Renters Need Access To Charging Stations To Consider Buying EVs

The electric vehicle revolution appears to be passing renters by. And the solution involves deploying more charging stations.

In a new working paper and blog by UC Berkeley energy economist Lucas Davis, he finds that homeowners are much more likely than renters to own an EV, even with similar incomes. He found, for example, that among households with incomes between $75,000 and $100,000 per year, 1 in 130 homeowners owned an EV, while only 1 in 370 renters owned one.

Why the discrepancy? As Davis explains, it’s about access to charging:

Most homeowners have a garage, a driveway or both. That makes charging extremely convenient for them because they can charge their vehicles at night.
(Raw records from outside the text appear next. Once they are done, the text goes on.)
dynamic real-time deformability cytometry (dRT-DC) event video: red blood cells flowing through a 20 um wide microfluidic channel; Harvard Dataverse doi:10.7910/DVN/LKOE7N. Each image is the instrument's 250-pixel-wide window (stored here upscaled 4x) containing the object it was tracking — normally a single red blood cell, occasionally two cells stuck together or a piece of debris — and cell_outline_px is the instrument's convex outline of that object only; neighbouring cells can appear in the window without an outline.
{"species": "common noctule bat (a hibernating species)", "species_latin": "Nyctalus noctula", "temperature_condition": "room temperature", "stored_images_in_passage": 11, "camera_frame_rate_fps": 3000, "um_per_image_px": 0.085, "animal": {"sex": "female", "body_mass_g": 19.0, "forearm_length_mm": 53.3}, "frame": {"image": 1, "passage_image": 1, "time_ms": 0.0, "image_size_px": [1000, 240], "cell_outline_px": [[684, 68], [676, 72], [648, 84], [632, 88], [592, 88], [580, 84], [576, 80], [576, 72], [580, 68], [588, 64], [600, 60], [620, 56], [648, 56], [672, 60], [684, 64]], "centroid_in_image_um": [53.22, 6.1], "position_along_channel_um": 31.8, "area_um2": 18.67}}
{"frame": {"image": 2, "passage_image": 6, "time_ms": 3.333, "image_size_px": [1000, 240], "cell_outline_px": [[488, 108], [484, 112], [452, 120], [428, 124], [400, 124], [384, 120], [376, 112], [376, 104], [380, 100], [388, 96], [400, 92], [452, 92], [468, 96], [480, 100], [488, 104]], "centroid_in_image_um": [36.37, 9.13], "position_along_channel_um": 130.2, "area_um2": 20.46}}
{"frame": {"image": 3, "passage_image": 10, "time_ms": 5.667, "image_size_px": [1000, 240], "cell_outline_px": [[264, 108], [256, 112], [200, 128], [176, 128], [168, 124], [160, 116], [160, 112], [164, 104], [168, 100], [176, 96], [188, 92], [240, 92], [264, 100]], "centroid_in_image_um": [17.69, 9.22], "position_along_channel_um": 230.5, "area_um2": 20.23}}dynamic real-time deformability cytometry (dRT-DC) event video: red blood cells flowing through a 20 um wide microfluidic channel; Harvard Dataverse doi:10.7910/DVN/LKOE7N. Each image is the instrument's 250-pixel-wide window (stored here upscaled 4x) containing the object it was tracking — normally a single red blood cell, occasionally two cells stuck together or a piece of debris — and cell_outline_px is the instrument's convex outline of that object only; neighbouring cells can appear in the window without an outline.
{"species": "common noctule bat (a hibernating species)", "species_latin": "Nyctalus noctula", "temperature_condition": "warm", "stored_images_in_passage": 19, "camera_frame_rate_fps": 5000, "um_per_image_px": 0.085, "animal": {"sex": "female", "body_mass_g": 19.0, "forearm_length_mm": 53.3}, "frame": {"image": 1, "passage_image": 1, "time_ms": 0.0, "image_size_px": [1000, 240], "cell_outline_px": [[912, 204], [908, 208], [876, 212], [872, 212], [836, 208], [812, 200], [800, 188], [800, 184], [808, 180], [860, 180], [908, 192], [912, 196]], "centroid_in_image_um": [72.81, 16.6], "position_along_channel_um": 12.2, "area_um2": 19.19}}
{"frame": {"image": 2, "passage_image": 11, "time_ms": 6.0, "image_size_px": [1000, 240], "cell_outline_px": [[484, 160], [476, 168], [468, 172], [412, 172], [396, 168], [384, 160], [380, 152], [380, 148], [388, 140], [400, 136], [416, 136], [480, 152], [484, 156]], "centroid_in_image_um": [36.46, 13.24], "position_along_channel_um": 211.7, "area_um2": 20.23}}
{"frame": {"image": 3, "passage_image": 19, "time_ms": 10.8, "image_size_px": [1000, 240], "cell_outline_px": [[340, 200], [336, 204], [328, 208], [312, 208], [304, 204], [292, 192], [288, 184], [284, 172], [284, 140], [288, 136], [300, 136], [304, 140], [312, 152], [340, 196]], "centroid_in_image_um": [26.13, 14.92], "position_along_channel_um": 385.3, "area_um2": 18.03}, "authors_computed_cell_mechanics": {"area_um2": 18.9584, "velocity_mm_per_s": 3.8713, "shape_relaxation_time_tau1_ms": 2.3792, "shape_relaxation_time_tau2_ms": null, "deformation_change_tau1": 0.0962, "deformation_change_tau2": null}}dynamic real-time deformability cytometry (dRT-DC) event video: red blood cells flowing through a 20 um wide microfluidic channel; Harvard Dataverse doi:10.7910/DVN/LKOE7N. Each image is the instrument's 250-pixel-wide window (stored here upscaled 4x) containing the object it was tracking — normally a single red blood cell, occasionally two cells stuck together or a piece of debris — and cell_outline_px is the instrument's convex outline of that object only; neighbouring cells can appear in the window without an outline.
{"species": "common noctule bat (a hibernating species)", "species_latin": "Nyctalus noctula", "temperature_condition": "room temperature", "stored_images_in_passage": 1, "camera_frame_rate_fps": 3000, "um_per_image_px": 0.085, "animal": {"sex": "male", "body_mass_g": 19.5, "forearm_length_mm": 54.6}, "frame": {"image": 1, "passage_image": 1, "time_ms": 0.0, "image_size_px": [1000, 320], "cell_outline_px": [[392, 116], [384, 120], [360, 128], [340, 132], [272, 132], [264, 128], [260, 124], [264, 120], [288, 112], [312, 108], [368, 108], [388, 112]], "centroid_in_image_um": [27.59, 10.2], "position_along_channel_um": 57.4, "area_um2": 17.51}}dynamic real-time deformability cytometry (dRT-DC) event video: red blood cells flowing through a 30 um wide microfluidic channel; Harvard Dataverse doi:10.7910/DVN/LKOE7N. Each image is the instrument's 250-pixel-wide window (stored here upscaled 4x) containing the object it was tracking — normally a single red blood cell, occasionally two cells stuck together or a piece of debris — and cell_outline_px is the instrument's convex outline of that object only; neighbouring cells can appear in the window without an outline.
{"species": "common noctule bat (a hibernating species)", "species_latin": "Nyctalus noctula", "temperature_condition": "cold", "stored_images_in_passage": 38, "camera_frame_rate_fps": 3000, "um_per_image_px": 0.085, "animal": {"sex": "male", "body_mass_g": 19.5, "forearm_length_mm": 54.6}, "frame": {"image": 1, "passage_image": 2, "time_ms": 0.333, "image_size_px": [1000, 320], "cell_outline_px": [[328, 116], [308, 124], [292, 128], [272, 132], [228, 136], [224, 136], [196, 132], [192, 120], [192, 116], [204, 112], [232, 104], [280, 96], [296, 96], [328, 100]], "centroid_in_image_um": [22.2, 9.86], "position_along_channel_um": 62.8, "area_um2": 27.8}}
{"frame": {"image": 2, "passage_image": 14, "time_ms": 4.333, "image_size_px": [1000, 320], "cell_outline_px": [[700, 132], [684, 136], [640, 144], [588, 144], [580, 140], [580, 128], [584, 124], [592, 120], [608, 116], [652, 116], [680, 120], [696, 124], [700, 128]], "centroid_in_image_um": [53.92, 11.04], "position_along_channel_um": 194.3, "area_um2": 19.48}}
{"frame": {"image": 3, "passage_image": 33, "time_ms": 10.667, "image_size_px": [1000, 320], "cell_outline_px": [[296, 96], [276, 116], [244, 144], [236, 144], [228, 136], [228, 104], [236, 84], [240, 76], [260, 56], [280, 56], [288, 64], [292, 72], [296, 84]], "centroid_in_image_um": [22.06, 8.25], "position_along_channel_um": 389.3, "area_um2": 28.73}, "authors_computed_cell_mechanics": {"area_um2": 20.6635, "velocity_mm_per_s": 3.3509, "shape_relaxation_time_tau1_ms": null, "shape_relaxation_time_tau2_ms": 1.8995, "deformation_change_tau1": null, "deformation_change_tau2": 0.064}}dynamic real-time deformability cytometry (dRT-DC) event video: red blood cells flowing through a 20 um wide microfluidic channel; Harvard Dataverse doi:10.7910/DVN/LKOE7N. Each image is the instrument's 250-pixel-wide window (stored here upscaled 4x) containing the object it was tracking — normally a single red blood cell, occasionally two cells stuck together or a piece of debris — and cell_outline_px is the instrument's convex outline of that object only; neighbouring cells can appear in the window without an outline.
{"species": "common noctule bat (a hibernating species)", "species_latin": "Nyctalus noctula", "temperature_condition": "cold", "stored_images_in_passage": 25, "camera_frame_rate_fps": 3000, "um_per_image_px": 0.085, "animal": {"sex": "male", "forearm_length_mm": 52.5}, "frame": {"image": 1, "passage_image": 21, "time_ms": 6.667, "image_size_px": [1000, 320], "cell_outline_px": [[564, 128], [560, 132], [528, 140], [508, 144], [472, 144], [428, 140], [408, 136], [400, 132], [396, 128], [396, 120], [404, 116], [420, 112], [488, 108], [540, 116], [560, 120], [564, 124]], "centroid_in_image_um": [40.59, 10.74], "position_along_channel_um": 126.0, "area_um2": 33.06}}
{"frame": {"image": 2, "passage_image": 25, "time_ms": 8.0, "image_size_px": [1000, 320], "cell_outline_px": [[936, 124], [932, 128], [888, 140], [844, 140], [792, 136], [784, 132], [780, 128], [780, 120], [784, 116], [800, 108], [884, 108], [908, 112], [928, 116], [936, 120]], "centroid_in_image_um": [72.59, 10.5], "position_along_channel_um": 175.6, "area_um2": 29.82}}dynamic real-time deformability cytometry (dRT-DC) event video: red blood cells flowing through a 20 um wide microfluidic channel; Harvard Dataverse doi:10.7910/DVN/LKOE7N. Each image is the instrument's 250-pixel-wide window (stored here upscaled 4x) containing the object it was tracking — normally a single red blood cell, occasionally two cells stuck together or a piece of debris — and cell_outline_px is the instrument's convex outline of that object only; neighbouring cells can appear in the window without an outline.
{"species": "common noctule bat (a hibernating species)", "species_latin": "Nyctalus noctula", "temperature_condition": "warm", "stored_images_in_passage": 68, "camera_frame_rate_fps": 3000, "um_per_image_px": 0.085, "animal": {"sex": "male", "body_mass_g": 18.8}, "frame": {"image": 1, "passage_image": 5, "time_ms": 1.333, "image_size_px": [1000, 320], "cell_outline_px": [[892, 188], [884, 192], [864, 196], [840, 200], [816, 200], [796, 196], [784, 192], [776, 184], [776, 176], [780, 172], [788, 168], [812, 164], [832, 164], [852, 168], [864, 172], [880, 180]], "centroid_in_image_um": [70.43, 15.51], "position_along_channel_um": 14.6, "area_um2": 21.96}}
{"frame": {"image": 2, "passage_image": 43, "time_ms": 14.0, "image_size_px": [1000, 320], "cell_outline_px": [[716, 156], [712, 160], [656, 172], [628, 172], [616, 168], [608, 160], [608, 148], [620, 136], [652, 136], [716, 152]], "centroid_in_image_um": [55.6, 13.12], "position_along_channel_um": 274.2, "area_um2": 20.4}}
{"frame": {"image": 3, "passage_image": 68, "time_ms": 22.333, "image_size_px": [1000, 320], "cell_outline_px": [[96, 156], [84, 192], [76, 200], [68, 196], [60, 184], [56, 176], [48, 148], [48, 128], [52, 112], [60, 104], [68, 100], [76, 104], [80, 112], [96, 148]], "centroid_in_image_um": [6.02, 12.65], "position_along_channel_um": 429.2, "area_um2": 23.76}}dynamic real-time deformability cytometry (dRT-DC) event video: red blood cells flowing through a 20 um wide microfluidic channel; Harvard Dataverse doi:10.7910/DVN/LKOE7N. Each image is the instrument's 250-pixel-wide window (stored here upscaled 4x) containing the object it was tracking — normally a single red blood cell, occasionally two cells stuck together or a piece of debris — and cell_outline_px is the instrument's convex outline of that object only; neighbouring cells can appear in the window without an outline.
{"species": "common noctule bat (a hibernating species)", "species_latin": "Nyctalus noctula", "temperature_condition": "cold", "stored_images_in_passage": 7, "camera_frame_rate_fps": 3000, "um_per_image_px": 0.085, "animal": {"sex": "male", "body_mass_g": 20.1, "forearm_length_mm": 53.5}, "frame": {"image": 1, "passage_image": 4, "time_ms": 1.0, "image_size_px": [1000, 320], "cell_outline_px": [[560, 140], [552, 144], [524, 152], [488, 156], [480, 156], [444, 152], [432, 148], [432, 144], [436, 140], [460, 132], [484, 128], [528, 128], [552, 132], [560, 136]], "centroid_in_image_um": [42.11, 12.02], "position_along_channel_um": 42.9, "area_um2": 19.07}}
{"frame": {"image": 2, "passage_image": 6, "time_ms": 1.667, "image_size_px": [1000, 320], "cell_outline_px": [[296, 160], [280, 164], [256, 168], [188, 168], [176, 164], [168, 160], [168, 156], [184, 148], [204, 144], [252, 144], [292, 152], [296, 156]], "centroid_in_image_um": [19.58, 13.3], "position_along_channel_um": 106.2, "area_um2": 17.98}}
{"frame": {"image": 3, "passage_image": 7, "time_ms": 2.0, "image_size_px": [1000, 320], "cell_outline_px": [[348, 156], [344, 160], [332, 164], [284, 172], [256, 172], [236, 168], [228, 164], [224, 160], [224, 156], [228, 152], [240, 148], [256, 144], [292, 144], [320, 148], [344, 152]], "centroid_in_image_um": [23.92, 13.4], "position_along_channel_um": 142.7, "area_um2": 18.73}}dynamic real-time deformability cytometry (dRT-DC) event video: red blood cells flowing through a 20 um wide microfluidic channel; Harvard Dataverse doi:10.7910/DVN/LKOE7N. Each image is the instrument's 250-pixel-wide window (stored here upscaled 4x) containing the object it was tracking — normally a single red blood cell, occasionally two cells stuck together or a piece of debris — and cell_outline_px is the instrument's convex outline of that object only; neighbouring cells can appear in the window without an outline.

It’s not so easy, however, for many renters. Renters are more likely to live in multi-unit buildings and parking spots may not be assigned, or there may not be any parking spots at all. The federal data doesn’t provide any information about parking availability, but this likely helps explain the disparity between homeowners and renter EV ownership rates.

There is also the related question of charging equipment. For homeowners, it is relatively straightforward to invest in a 240-volt outlet, electric panel upgrades and other improvements to speed up charging. These investments can cost $1,000 or more, but are a good investment for a homeowner planning to stay put.

Making this investment is trickier for renters, however. They may not want to invest their own money in a property they don’t own and their landlords may be unwilling to let them do it in any case due to liability and other concerns.

The best solution is to deploy more EV charging stations at workplaces and in fast-charging “plazas,” as we described in our 2017 Berkeley / UCLA Law report Plugging Away.

And more charging stations are needed not just for apartment dwellers and renters but to meet our climate goals more generally. In a recent report by the Center for American Progress, the authors found that most states in the U.S. have funded less than half of the deployment needed to meet our Paris climate accord commitment.

As E&E News reported on the study [paywalled]:

The analysis found that some 330,000 new public Level 2 and direct-current fast-charging stations would need to go up around the country by 2025.

At a cost of $4.7 billion, those networks would feed power to the 14 million plug-in hybrids and battery electrics necessary to bring greenhouse gas emissions from light-duty cars in line with the accord.

It’s a lot of money that’s needed — but also potentially a lot of revenue from selling electricity as vehicle fuel. With more utility and potentially automaker investment, this infrastructure goal should be feasible to achieve, if we muster the political will.